## YOUR INSTRUCTIONS
Copy out the lines below word for word, from the one containing "scientific name: Anthophila fabriciana" through the one containing "order: Solanales", both included.

## Saved data entries
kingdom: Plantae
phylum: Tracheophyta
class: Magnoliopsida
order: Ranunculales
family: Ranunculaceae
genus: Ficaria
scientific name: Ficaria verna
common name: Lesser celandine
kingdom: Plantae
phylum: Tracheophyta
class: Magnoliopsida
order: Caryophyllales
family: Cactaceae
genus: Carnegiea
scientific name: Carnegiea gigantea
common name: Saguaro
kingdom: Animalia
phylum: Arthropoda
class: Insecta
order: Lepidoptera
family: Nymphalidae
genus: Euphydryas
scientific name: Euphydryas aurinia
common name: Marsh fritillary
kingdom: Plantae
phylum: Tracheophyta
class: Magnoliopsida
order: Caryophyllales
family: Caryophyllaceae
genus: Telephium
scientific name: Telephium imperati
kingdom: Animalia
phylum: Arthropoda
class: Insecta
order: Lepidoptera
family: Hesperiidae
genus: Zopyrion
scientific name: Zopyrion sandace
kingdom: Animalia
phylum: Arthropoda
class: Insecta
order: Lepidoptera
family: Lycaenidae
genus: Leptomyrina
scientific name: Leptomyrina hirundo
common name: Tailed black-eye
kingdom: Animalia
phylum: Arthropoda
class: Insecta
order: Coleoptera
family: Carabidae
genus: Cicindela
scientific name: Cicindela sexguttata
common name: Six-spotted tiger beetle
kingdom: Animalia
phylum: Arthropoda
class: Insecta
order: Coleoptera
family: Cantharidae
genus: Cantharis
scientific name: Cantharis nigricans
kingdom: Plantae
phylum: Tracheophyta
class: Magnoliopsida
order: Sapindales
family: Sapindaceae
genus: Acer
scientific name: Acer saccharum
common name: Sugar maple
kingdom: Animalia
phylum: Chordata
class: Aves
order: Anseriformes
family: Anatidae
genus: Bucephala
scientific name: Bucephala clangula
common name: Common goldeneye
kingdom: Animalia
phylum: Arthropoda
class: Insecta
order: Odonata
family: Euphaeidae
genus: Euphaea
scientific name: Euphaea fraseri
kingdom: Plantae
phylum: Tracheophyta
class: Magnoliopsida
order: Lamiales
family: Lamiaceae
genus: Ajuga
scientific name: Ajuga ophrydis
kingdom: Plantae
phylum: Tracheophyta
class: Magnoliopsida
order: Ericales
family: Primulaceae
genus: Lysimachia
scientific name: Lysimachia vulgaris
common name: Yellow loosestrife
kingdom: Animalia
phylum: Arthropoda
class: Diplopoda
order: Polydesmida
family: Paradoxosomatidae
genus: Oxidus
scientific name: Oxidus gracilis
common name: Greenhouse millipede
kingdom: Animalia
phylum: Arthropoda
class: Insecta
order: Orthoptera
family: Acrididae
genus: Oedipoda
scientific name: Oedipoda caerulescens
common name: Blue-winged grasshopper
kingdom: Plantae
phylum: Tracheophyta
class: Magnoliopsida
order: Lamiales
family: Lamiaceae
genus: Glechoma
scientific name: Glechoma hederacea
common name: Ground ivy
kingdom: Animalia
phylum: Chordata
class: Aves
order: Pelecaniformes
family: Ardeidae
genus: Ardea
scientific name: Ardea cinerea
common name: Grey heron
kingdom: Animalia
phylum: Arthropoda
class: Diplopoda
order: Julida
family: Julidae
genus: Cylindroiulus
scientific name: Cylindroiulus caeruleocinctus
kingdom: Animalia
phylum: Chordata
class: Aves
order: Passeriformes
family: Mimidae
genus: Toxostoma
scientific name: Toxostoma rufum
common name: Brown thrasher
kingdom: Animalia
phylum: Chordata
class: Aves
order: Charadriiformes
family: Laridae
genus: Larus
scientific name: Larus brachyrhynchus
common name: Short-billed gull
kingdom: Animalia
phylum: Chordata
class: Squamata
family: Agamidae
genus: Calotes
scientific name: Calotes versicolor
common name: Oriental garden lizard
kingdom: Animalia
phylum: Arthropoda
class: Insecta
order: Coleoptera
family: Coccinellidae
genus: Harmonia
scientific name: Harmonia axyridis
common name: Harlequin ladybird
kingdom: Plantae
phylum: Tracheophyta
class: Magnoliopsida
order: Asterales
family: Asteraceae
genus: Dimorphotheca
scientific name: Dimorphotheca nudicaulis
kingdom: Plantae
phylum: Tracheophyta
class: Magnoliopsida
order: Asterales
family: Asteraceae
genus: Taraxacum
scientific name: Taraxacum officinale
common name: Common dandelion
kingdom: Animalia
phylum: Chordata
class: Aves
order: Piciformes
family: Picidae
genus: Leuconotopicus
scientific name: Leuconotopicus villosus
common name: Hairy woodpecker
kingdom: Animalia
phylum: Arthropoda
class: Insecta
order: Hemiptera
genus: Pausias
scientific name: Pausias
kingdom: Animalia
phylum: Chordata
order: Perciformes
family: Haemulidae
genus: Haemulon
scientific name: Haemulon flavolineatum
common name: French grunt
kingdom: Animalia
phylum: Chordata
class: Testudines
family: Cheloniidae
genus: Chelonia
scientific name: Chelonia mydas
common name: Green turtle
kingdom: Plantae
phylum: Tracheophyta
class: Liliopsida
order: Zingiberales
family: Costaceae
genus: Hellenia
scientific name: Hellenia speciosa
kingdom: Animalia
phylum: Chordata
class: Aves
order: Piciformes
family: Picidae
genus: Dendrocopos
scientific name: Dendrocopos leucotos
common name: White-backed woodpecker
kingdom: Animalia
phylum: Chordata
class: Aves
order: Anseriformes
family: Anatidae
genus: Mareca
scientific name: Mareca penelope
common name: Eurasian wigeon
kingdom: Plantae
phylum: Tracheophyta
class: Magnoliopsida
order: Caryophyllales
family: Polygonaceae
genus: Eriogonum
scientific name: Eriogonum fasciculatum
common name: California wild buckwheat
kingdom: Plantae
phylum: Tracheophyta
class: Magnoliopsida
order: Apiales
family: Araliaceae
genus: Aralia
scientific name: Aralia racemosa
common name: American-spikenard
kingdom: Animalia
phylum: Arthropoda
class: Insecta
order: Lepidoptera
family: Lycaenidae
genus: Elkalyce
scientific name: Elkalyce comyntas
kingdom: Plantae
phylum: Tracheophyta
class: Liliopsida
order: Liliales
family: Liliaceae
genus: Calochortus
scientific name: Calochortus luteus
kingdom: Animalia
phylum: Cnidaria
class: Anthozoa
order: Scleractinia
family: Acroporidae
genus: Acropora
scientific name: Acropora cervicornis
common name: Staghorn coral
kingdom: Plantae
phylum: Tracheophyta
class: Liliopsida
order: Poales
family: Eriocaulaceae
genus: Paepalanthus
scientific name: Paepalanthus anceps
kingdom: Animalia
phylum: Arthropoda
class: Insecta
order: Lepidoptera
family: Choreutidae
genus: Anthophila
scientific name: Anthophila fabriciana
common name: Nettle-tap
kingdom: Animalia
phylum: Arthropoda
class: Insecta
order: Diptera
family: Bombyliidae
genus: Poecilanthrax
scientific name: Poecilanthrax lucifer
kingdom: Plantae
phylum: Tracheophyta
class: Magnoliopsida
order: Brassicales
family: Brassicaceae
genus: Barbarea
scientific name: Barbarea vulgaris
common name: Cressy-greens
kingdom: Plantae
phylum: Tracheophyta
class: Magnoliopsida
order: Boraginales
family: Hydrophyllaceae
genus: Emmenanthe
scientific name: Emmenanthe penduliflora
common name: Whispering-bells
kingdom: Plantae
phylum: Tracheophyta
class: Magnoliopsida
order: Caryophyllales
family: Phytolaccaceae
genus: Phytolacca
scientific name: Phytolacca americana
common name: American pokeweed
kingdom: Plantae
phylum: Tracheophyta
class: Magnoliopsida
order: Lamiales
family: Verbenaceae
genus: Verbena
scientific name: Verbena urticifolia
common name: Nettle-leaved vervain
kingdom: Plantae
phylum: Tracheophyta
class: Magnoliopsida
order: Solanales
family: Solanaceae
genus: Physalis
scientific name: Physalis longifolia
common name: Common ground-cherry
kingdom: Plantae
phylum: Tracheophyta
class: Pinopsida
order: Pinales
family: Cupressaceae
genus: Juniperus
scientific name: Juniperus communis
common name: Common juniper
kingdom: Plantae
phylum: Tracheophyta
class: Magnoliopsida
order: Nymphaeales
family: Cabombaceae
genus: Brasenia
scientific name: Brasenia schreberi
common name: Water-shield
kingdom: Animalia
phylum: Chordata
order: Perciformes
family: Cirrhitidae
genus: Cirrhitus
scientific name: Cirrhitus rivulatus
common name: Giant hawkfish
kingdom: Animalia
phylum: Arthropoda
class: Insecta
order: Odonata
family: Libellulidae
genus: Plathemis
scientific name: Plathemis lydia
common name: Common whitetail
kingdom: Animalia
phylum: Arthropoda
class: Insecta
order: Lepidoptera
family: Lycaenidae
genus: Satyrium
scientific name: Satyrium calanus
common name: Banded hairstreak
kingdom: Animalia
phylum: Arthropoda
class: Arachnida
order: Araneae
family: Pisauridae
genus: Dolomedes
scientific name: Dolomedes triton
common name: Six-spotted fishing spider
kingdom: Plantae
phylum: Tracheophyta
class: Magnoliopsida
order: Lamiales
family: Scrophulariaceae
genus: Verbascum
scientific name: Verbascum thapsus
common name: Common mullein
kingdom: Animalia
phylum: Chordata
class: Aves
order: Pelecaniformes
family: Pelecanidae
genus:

## REPLY
scientific name: Anthophila fabriciana
common name: Nettle-tap
kingdom: Animalia
phylum: Arthropoda
class: Insecta
order: Diptera
family: Bombyliidae
genus: Poecilanthrax
scientific name: Poecilanthrax lucifer
kingdom: Plantae
phylum: Tracheophyta
class: Magnoliopsida
order: Brassicales
family: Brassicaceae
genus: Barbarea
scientific name: Barbarea vulgaris
common name: Cressy-greens
kingdom: Plantae
phylum: Tracheophyta
class: Magnoliopsida
order: Boraginales
family: Hydrophyllaceae
genus: Emmenanthe
scientific name: Emmenanthe penduliflora
common name: Whispering-bells
kingdom: Plantae
phylum: Tracheophyta
class: Magnoliopsida
order: Caryophyllales
family: Phytolaccaceae
genus: Phytolacca
scientific name: Phytolacca americana
common name: American pokeweed
kingdom: Plantae
phylum: Tracheophyta
class: Magnoliopsida
order: Lamiales
family: Verbenaceae
genus: Verbena
scientific name: Verbena urticifolia
common name: Nettle-leaved vervain
kingdom: Plantae
phylum: Tracheophyta
class: Magnoliopsida
order: Solanales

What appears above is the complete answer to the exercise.